- **Text excerpt**:
In E. coli strains, which do not carry an endogenous Tet resistance, gene expression from P_tet was shown to be homogeneous in each cell, and it responded over 2 to 3 orders of magnitude with little cooperativity (in the case of the moderate-copy number pT7POLTS) to increasing Tet concentrations up to 100 ng/mL, before the antibiotic became toxic [22]. For Tet resistant E. coli strains, such as strain KA12 used in this work harboring the tetR-tetA regulatory system from Tn10, the dose-response profile is fully linear and shifted to higher Tet concentrations up to 5 µg/mL [22]. The latter is due to the fact that the TetA resistance determinant is an antiporter that lowers the intracellular inducer concentration by coupling Tet efflux to the H⁺ gradient across the membrane.

Additionally, pT7POLTS carries a p15A origin of replication, a chloramphenicol resistance gene, and the tetR repressor gene responsible for tight control of T7 RNA polymerase transcription. The assembly of pT7POLTS (previously also referred to as pAC-Ptet-T7pol-S) is described in detail elsewhere [29]; its entire nucleotide sequence is listed as S2 Fig. We expect our pT7POLTS system, which circumvents the need for a chromosomally integrated T7 RNA polymerase gene, to be of general use for T7-promoted gene expression also beyond this project.

Gene Expression and Protein Purification

Production of N-terminally His₆-tagged MtCM variants (Met-His₆-Ser-Ser-Gly tag fused to Met5 of the Mtu sequence in Fig. 3C) was carried out using KA12/pT7POLTS cells transformed with pKTNTET (for wild type) or pKT-CM plasmids (for library members). Cultures were grown in 500 mL LB medium containing 150 µg/mL Na-ampicillin and 30 µg/mL chloramphenicol at 30°C and gene expression was induced with 2 µg/mL Tet at an OD₆₀₀ of 0.3–0.5. The crude lysate was obtained following published protocols [42], except for omitting the RNase A and DNase I treatment. The crude lysate was provided with imidazole (10 mM) and loaded onto a column packed with an equilibrated His-Select Nickel Affinity Gel (Sigma). The AroQ_δ variant was eluted with 250 mM imidazole and dialyzed against 20 mM potassium phosphate, pH 7.5.

MtDS protein needed for kinetic assays and native gels was produced in the His-tagged format (containing a Met-His₆-Ser-Ser-Gly sequence appended to the natural N-terminus) from KA13/pKTDS-HN as described earlier [10], [43].

The concentration of the purified enzymes was determined by the Micro BCA Protein Assay Reagent Kit (ThermoFisher, formerly Pierce) using BSA as a standard or a calibrated Bradford assay with BSA values corrected for MtCM and MtDS-specific absorption [10].

Structural Investigation of Purified Proteins

Protein structural integrity was assessed by SDS PAGE using the PhastSystem (20% homogeneous gels, GE Healthcare) and by electrospray ionization mass spectrometry (ESI-MS) as detailed previously [10]. CD spectroscopy [44] and native PAGE [10] were carried out as described before.

Dataset entries

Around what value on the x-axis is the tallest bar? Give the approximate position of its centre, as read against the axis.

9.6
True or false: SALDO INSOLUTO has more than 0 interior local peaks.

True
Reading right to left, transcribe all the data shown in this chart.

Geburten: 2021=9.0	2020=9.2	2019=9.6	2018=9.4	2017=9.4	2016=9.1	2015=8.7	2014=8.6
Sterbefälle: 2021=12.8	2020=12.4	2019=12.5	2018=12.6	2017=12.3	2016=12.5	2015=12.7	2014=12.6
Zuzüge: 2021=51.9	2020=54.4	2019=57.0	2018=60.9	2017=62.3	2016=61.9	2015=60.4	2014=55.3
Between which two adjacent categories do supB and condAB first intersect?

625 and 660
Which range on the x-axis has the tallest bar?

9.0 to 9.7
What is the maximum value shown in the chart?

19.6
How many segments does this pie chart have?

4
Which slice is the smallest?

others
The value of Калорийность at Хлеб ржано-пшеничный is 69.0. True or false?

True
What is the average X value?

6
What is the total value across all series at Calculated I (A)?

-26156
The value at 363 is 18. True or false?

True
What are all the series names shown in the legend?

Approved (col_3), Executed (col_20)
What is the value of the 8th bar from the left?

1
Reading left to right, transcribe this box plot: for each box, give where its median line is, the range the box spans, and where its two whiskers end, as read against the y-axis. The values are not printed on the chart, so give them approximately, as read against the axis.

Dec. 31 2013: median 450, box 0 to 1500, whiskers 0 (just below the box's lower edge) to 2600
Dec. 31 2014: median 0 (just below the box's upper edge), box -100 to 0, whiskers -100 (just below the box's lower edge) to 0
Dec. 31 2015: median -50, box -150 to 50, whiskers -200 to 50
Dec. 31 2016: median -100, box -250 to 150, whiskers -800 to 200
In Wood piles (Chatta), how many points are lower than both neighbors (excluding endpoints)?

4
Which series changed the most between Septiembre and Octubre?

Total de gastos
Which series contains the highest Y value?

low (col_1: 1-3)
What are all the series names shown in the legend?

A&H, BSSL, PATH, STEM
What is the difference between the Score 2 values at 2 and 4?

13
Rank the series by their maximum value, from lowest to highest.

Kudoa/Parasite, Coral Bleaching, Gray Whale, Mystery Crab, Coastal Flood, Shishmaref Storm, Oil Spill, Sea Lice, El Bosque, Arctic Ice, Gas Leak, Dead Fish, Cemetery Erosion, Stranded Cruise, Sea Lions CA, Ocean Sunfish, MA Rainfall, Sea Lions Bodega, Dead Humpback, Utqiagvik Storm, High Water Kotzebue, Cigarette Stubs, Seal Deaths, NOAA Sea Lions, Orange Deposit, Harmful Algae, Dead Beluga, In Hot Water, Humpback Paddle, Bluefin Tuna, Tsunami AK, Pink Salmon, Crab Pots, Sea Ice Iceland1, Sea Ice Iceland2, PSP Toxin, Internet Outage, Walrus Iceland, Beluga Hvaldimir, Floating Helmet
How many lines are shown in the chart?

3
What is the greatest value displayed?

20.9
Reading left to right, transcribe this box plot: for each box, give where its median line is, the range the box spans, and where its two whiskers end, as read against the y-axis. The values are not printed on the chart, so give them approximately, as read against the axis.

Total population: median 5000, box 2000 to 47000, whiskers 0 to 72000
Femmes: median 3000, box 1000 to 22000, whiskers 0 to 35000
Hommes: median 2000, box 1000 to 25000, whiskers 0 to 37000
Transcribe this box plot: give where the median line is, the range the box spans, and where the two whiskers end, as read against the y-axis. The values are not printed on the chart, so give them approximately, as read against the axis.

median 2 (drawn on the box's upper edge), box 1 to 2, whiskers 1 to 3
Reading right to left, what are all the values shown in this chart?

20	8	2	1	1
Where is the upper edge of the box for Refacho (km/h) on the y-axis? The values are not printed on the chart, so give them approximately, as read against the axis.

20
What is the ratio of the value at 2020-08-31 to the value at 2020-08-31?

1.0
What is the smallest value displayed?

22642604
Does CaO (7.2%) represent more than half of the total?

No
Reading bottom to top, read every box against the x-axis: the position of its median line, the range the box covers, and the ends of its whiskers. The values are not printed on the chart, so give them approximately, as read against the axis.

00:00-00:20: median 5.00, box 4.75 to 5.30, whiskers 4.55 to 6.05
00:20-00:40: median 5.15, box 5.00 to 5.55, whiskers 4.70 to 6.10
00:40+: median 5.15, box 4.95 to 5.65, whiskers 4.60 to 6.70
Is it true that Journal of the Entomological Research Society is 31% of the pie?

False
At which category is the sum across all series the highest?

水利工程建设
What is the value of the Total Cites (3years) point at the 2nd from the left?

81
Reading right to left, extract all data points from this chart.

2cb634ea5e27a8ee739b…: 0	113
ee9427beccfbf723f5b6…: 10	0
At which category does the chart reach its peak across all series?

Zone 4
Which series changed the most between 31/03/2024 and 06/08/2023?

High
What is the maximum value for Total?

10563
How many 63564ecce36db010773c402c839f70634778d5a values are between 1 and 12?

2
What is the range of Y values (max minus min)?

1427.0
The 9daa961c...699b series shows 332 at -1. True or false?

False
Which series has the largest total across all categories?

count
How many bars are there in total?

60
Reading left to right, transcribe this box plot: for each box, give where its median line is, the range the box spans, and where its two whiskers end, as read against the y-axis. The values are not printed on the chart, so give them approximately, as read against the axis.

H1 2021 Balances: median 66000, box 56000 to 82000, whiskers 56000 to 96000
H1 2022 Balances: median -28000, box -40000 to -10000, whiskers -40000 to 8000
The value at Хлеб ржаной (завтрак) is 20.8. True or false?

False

- **Exercise requirements**: Render this sentence from the text excerpt in French: "The crude lysate was provided with imidazole (10 mM) and loaded onto a column packed with an equilibrated His-Select Nickel Affinity Gel (Sigma)."

- **Response to the exercise**: Le lysat brut a été additionné d'imidazole (10 mM) et chargé sur une colonne remplie d'un gel d'affinité au nickel His-Select (Sigma) équilibré.